Refactor and simplify TokenGazetteer

GateNLP / python-gatenlp

Python text processing, pattern matching, and NLP framework

https://gatenlp.github.io/python-gatenlp/

Apache License 2.0

63 stars 8 forks source link

Refactor and simplify TokenGazetteer #109

Open johann-petrak opened 3 years ago

johann-petrak commented 3 years ago

The constructor is very complex right now. We need some way to specify/do all the things that can be done or decided at init time in a way that is easier to understand.

One part of constructing the gazetteer is dealing with the gazetteer list(s): unless we already have tokenized lists, the entries need to get tokenized, this is also necessary when using legacy Java GATE def/lst files. Instead of doing this automatically, lets separate out the task and only use already tokenized gazetteer lists when initializing (once those are created, they can get pickled for fast loading later).

johann-petrak commented 3 years ago

We need to distinguish between the data structure and the annotator, maybe something like

# one of
tokdata = SimpleTokenGazetteerData.from_gate_def("somefile.def", tokenizer=sometok, case_sensitive=False)
tokdata = SimpleTokenGazetteerData("ownpickledformatfile")
tokdata = SimpleTokenGazetteerData().from_string_list(stringlist, tokenizer=sometok)
# then
tokenizer = SimpleTokenGazetteerAnnotator(tokdata, outset=someset, ...)

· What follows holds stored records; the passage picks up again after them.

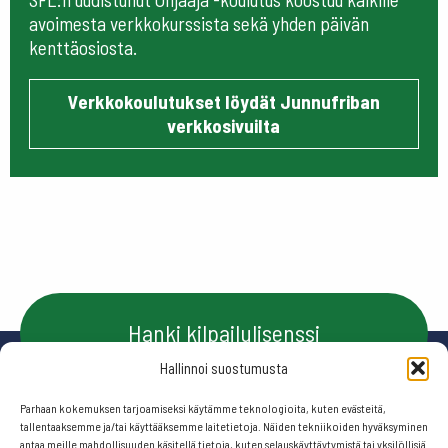
avoimesta verkkokurssista sekä yhden päivän
kenttäosiosta.
Verkkokoulutukset löydät Junnufriban
verkkosivuilta
Hanki kilpailulisenssi
Hallinnoi suostumusta
Parhaan kokemuksen tarjoamiseksi käytämme teknologioita, kuten evästeitä,
Ota yhteyttä
tallentaaksemme ja/tai käyttääksemme laitetietoja. Näiden tekniikoiden hyväksyminen
antaa meille mahdollisuuden käsitellä tietoja, kuten selauskäyttäytymistä tai yksilöllisiä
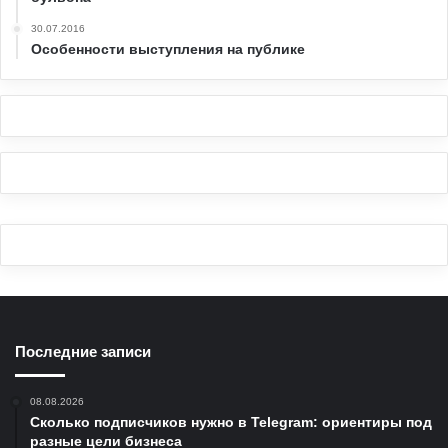
30.07.2016
Особенности выступления на публике
Последние записи
08.08.2026
Сколько подписчиков нужно в Telegram: ориентиры под
разные цели бизнеса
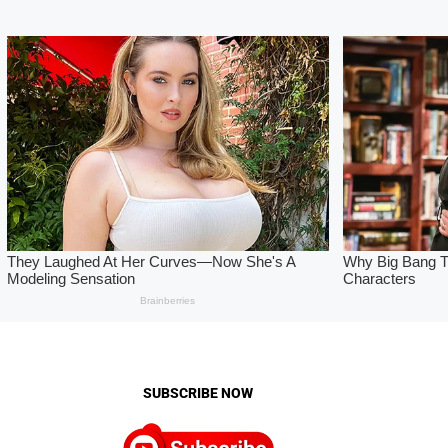
SUBSCRIBE NOW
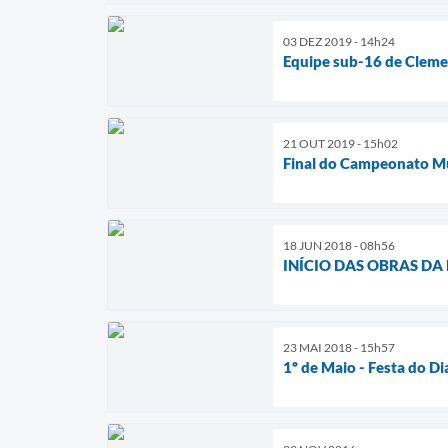
03 DEZ 2019 - 14h24
Equipe sub-16 de Cleme
21 OUT 2019 - 15h02
Final do Campeonato Mu
18 JUN 2018 - 08h56
INÍCIO DAS OBRAS DA 
23 MAI 2018 - 15h57
1º de Maio - Festa do D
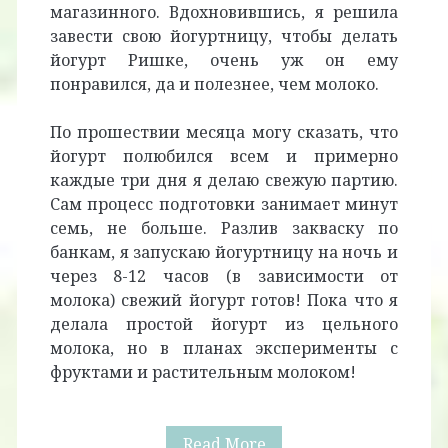
магазинного. Вдохновившись, я решила
завести свою йогуртницу, чтобы делать
йогурт Ришке, очень уж он ему
понравился, да и полезнее, чем молоко.
По прошествии месяца могу сказать, что
йогурт полюбился всем и примерно
каждые три дня я делаю свежую партию.
Сам процесс подготовки занимает минут
семь, не больше. Разлив закваску по
банкам, я запускаю йогуртницу на ночь и
через 8-12 часов (в зависимости от
молока) свежий йогурт готов! Пока что я
делала простой йогурт из цельного
молока, но в планах эксперименты с
фруктами и растительным молоком!
Фавориты
Read More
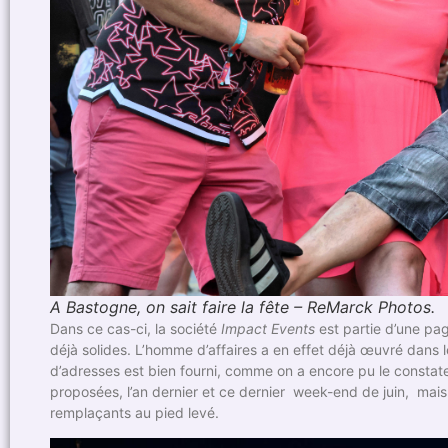
A Bastogne, on sait faire la fête – ReMarck Photos.
Dans ce cas-ci, la société
Impact Events
est partie d’une pa
déjà solides. L’homme d’affaires a en effet déjà œuvré dans
d’adresses est bien fourni, comme on a encore pu le constate
proposées, l’an dernier et ce dernier week-end de juin, mais s
remplaçants au pied levé.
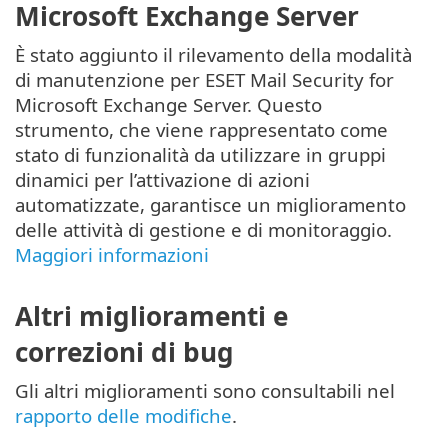
Microsoft Exchange Server
È stato aggiunto il rilevamento della modalità
di manutenzione per ESET Mail Security for
Microsoft Exchange Server. Questo
strumento, che viene rappresentato come
stato di funzionalità da utilizzare in gruppi
dinamici per l’attivazione di azioni
automatizzate, garantisce un miglioramento
delle attività di gestione e di monitoraggio.
Maggiori informazioni
Altri miglioramenti e
correzioni di bug
Gli altri miglioramenti sono consultabili nel
rapporto delle modifiche
.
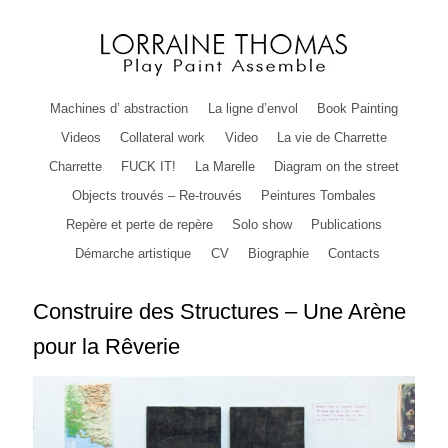
Machines d’ abstraction
La ligne d’envol
Book Painting
Videos
Collateral work
Video
La vie de Charrette
Charrette
FUCK IT!
La Marelle
Diagram on the street
Objects trouvés – Re-trouvés
Peintures Tombales
Repère et perte de repère
Solo show
Publications
Démarche artistique
CV
Biographie
Contacts
Construire des Structures – Une Arène
pour la Rêverie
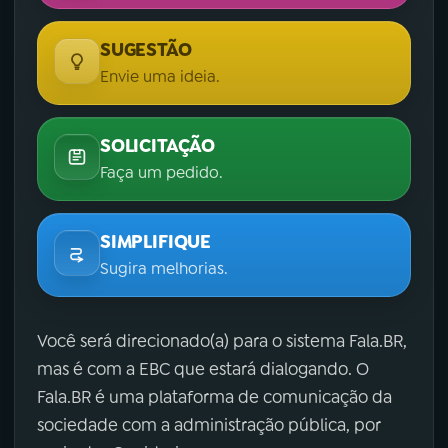
SUGESTÃO
Envie uma ideia.
SOLICITAÇÃO
Faça um pedido.
SIMPLIFIQUE
Sugira melhorias.
Você será direcionado(a) para o sistema Fala.BR,
mas é com a EBC que estará dialogando. O
Fala.BR é uma plataforma de comunicação da
sociedade com a administração pública, por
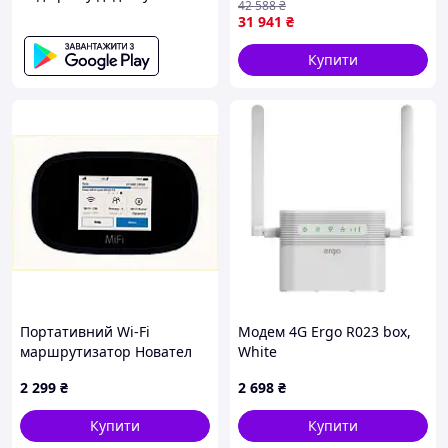
42 588
₴
31 941
₴
Купити
Портативний Wi-Fi
Модем 4G Ergo R023 box,
маршрутизатор Новател
White
для 15 пристроїв 2.4/5 ГГц
2 299
₴
2 698
₴
88221MP06
Купити
Купити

Kind of ugly that this would mean that for each gazetteer annotator we need its own gazetteer data class. In theory we could use some kind of class nesting but that would cause problems with type hinting as the needed types are not defined for methods that use the nested class.

johann-petrak commented 3 years ago

OK, this is a bit more complex, since we eventually will need a standard way for saving and serializing Annotators and for that, a single constructor is better. Also we really save only a few parameters in most cases.

Also, we should maybe not have a default tokenizer to make it clearer that the gazetteer list tokenizer should match the document tokenizer.